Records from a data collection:
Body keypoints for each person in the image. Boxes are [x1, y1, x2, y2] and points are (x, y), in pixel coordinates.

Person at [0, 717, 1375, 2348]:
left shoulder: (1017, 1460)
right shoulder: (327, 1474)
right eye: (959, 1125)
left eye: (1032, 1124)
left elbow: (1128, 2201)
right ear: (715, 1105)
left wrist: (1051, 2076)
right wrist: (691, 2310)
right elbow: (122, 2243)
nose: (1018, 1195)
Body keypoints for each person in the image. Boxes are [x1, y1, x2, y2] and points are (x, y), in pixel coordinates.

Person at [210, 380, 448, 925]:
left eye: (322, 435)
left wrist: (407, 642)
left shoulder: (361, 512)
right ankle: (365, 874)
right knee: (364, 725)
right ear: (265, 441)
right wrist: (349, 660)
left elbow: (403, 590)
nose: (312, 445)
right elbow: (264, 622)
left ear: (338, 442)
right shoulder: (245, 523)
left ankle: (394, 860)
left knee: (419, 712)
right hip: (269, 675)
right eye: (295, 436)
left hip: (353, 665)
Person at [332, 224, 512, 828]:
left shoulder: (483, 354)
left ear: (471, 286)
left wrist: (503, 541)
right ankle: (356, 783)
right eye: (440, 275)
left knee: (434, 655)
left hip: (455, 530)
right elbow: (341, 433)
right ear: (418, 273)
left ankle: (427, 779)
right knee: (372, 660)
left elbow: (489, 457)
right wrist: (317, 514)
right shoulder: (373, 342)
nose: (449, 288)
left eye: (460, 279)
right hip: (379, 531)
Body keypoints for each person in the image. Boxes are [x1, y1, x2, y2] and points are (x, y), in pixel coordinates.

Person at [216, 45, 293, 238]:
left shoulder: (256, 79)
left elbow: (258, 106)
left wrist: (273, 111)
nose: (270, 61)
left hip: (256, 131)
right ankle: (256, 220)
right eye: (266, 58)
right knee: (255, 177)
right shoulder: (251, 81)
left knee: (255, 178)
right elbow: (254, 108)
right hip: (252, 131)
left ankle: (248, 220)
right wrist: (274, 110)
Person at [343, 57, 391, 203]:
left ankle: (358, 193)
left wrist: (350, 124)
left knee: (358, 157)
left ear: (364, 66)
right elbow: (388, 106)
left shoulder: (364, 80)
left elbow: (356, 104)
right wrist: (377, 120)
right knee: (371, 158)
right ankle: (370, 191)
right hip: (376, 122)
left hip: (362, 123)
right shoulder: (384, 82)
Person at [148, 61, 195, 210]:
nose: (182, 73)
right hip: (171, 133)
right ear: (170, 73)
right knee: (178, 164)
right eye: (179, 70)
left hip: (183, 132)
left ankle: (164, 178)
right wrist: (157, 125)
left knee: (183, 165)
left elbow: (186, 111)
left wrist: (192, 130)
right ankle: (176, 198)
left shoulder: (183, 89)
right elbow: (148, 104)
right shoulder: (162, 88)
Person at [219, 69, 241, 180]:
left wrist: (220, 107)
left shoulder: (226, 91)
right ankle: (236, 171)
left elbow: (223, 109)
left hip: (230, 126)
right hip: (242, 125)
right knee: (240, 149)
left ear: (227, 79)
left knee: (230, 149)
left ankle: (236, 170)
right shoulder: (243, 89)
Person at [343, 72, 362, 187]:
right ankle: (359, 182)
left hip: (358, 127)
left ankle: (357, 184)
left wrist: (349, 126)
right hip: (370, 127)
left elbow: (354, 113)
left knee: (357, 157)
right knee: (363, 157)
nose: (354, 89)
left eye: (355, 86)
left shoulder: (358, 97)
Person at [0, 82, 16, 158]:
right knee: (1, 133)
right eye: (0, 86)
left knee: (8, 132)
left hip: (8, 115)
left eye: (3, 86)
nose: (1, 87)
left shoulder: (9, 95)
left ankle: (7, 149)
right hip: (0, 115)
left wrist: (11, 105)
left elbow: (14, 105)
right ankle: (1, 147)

§ Work instructions: Please copy the line that contains "left wrist: (273, 111)" and each line after it through the end of the records, exactly, and no other lines.

§ Output of the task:
left wrist: (273, 111)
nose: (270, 61)
left hip: (256, 131)
right ankle: (256, 220)
right eye: (266, 58)
right knee: (255, 177)
right shoulder: (251, 81)
left knee: (255, 178)
right elbow: (254, 108)
right hip: (252, 131)
left ankle: (248, 220)
right wrist: (274, 110)
Person at [343, 57, 391, 203]:
left ankle: (358, 193)
left wrist: (350, 124)
left knee: (358, 157)
left ear: (364, 66)
right elbow: (388, 106)
left shoulder: (364, 80)
left elbow: (356, 104)
right wrist: (377, 120)
right knee: (371, 158)
right ankle: (370, 191)
right hip: (376, 122)
left hip: (362, 123)
right shoulder: (384, 82)
Person at [148, 61, 195, 210]:
nose: (182, 73)
right hip: (171, 133)
right ear: (170, 73)
right knee: (178, 164)
right eye: (179, 70)
left hip: (183, 132)
left ankle: (164, 178)
right wrist: (157, 125)
left knee: (183, 165)
left elbow: (186, 111)
left wrist: (192, 130)
right ankle: (176, 198)
left shoulder: (183, 89)
right elbow: (148, 104)
right shoulder: (162, 88)
Person at [219, 69, 241, 180]:
left wrist: (220, 107)
left shoulder: (226, 91)
right ankle: (236, 171)
left elbow: (223, 109)
left hip: (230, 126)
right hip: (242, 125)
right knee: (240, 149)
left ear: (227, 79)
left knee: (230, 149)
left ankle: (236, 170)
right shoulder: (243, 89)
Person at [343, 72, 362, 187]:
right ankle: (359, 182)
left hip: (358, 127)
left ankle: (357, 184)
left wrist: (349, 126)
right hip: (370, 127)
left elbow: (354, 113)
left knee: (357, 157)
right knee: (363, 157)
nose: (354, 89)
left eye: (355, 86)
left shoulder: (358, 97)
Person at [0, 82, 16, 158]:
right knee: (1, 133)
right eye: (0, 86)
left knee: (8, 132)
left hip: (8, 115)
left eye: (3, 86)
nose: (1, 87)
left shoulder: (9, 95)
left ankle: (7, 149)
right hip: (0, 115)
left wrist: (11, 105)
left elbow: (14, 105)
right ankle: (1, 147)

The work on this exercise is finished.